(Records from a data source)
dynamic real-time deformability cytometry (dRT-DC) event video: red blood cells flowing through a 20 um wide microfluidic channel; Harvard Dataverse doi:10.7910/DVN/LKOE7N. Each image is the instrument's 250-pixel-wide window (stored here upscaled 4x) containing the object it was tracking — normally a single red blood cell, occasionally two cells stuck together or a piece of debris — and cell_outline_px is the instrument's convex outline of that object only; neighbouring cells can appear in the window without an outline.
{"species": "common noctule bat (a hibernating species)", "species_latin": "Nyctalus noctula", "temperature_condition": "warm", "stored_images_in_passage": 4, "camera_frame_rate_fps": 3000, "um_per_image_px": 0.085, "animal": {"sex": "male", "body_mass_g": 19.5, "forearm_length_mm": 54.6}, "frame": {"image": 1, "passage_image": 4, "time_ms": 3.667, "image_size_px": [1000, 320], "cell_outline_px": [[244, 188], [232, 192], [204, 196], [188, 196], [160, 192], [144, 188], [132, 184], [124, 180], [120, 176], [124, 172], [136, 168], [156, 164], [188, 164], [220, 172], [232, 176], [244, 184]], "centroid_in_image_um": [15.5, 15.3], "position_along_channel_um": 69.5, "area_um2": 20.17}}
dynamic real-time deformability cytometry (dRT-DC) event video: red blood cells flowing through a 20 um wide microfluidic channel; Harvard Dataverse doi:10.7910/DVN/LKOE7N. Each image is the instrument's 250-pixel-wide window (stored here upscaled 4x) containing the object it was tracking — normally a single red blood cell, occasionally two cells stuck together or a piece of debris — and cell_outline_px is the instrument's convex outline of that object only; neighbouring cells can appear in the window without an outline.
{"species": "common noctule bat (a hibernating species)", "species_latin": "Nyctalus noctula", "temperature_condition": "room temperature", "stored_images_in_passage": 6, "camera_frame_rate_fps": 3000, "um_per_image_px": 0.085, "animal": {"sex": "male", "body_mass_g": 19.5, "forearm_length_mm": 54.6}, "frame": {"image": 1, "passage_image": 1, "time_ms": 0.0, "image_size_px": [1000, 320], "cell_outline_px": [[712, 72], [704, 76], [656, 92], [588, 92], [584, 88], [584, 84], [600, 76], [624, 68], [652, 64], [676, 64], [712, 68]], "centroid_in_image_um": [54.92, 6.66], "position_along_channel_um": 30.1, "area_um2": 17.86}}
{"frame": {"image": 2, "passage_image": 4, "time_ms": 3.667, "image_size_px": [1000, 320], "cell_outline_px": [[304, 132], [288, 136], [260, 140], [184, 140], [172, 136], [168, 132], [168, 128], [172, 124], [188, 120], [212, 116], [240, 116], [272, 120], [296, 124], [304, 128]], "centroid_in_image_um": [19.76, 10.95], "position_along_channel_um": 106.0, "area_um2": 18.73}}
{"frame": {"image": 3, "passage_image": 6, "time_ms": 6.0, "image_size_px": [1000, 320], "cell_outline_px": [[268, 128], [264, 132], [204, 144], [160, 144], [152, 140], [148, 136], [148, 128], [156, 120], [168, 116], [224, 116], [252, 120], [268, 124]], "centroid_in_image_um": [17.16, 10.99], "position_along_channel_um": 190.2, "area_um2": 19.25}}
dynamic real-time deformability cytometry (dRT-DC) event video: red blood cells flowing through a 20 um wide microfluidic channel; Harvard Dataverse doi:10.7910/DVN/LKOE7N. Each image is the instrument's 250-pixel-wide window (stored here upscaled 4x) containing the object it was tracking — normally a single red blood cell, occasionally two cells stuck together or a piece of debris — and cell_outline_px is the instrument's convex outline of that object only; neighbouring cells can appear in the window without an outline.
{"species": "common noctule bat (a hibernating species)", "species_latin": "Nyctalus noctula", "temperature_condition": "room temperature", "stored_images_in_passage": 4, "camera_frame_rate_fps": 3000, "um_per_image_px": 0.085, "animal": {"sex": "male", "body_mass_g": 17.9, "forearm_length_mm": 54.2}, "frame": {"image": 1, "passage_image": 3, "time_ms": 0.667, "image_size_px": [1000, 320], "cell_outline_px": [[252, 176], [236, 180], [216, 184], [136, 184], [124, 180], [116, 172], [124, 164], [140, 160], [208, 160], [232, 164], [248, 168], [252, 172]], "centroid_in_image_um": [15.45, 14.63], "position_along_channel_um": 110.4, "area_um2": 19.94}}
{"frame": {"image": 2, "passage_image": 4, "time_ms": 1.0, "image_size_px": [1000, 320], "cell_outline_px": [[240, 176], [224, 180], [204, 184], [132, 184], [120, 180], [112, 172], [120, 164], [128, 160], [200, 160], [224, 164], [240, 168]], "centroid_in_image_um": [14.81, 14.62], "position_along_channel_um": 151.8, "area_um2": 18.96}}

- STATED PROBLEM -
Reproduce every line of the material above exactly.

- EXERCISE ANSWER -
dynamic real-time deformability cytometry (dRT-DC) event video: red blood cells flowing through a 20 um wide microfluidic channel; Harvard Dataverse doi:10.7910/DVN/LKOE7N. Each image is the instrument's 250-pixel-wide window (stored here upscaled 4x) containing the object it was tracking — normally a single red blood cell, occasionally two cells stuck together or a piece of debris — and cell_outline_px is the instrument's convex outline of that object only; neighbouring cells can appear in the window without an outline.
{"species": "common noctule bat (a hibernating species)", "species_latin": "Nyctalus noctula", "temperature_condition": "warm", "stored_images_in_passage": 4, "camera_frame_rate_fps": 3000, "um_per_image_px": 0.085, "animal": {"sex": "male", "body_mass_g": 19.5, "forearm_length_mm": 54.6}, "frame": {"image": 1, "passage_image": 4, "time_ms": 3.667, "image_size_px": [1000, 320], "cell_outline_px": [[244, 188], [232, 192], [204, 196], [188, 196], [160, 192], [144, 188], [132, 184], [124, 180], [120, 176], [124, 172], [136, 168], [156, 164], [188, 164], [220, 172], [232, 176], [244, 184]], "centroid_in_image_um": [15.5, 15.3], "position_along_channel_um": 69.5, "area_um2": 20.17}}
dynamic real-time deformability cytometry (dRT-DC) event video: red blood cells flowing through a 20 um wide microfluidic channel; Harvard Dataverse doi:10.7910/DVN/LKOE7N. Each image is the instrument's 250-pixel-wide window (stored here upscaled 4x) containing the object it was tracking — normally a single red blood cell, occasionally two cells stuck together or a piece of debris — and cell_outline_px is the instrument's convex outline of that object only; neighbouring cells can appear in the window without an outline.
{"species": "common noctule bat (a hibernating species)", "species_latin": "Nyctalus noctula", "temperature_condition": "room temperature", "stored_images_in_passage": 6, "camera_frame_rate_fps": 3000, "um_per_image_px": 0.085, "animal": {"sex": "male", "body_mass_g": 19.5, "forearm_length_mm": 54.6}, "frame": {"image": 1, "passage_image": 1, "time_ms": 0.0, "image_size_px": [1000, 320], "cell_outline_px": [[712, 72], [704, 76], [656, 92], [588, 92], [584, 88], [584, 84], [600, 76], [624, 68], [652, 64], [676, 64], [712, 68]], "centroid_in_image_um": [54.92, 6.66], "position_along_channel_um": 30.1, "area_um2": 17.86}}
{"frame": {"image": 2, "passage_image": 4, "time_ms": 3.667, "image_size_px": [1000, 320], "cell_outline_px": [[304, 132], [288, 136], [260, 140], [184, 140], [172, 136], [168, 132], [168, 128], [172, 124], [188, 120], [212, 116], [240, 116], [272, 120], [296, 124], [304, 128]], "centroid_in_image_um": [19.76, 10.95], "position_along_channel_um": 106.0, "area_um2": 18.73}}
{"frame": {"image": 3, "passage_image": 6, "time_ms": 6.0, "image_size_px": [1000, 320], "cell_outline_px": [[268, 128], [264, 132], [204, 144], [160, 144], [152, 140], [148, 136], [148, 128], [156, 120], [168, 116], [224, 116], [252, 120], [268, 124]], "centroid_in_image_um": [17.16, 10.99], "position_along_channel_um": 190.2, "area_um2": 19.25}}
dynamic real-time deformability cytometry (dRT-DC) event video: red blood cells flowing through a 20 um wide microfluidic channel; Harvard Dataverse doi:10.7910/DVN/LKOE7N. Each image is the instrument's 250-pixel-wide window (stored here upscaled 4x) containing the object it was tracking — normally a single red blood cell, occasionally two cells stuck together or a piece of debris — and cell_outline_px is the instrument's convex outline of that object only; neighbouring cells can appear in the window without an outline.
{"species": "common noctule bat (a hibernating species)", "species_latin": "Nyctalus noctula", "temperature_condition": "room temperature", "stored_images_in_passage": 4, "camera_frame_rate_fps": 3000, "um_per_image_px": 0.085, "animal": {"sex": "male", "body_mass_g": 17.9, "forearm_length_mm": 54.2}, "frame": {"image": 1, "passage_image": 3, "time_ms": 0.667, "image_size_px": [1000, 320], "cell_outline_px": [[252, 176], [236, 180], [216, 184], [136, 184], [124, 180], [116, 172], [124, 164], [140, 160], [208, 160], [232, 164], [248, 168], [252, 172]], "centroid_in_image_um": [15.45, 14.63], "position_along_channel_um": 110.4, "area_um2": 19.94}}
{"frame": {"image": 2, "passage_image": 4, "time_ms": 1.0, "image_size_px": [1000, 320], "cell_outline_px": [[240, 176], [224, 180], [204, 184], [132, 184], [120, 180], [112, 172], [120, 164], [128, 160], [200, 160], [224, 164], [240, 168]], "centroid_in_image_um": [14.81, 14.62], "position_along_channel_um": 151.8, "area_um2": 18.96}}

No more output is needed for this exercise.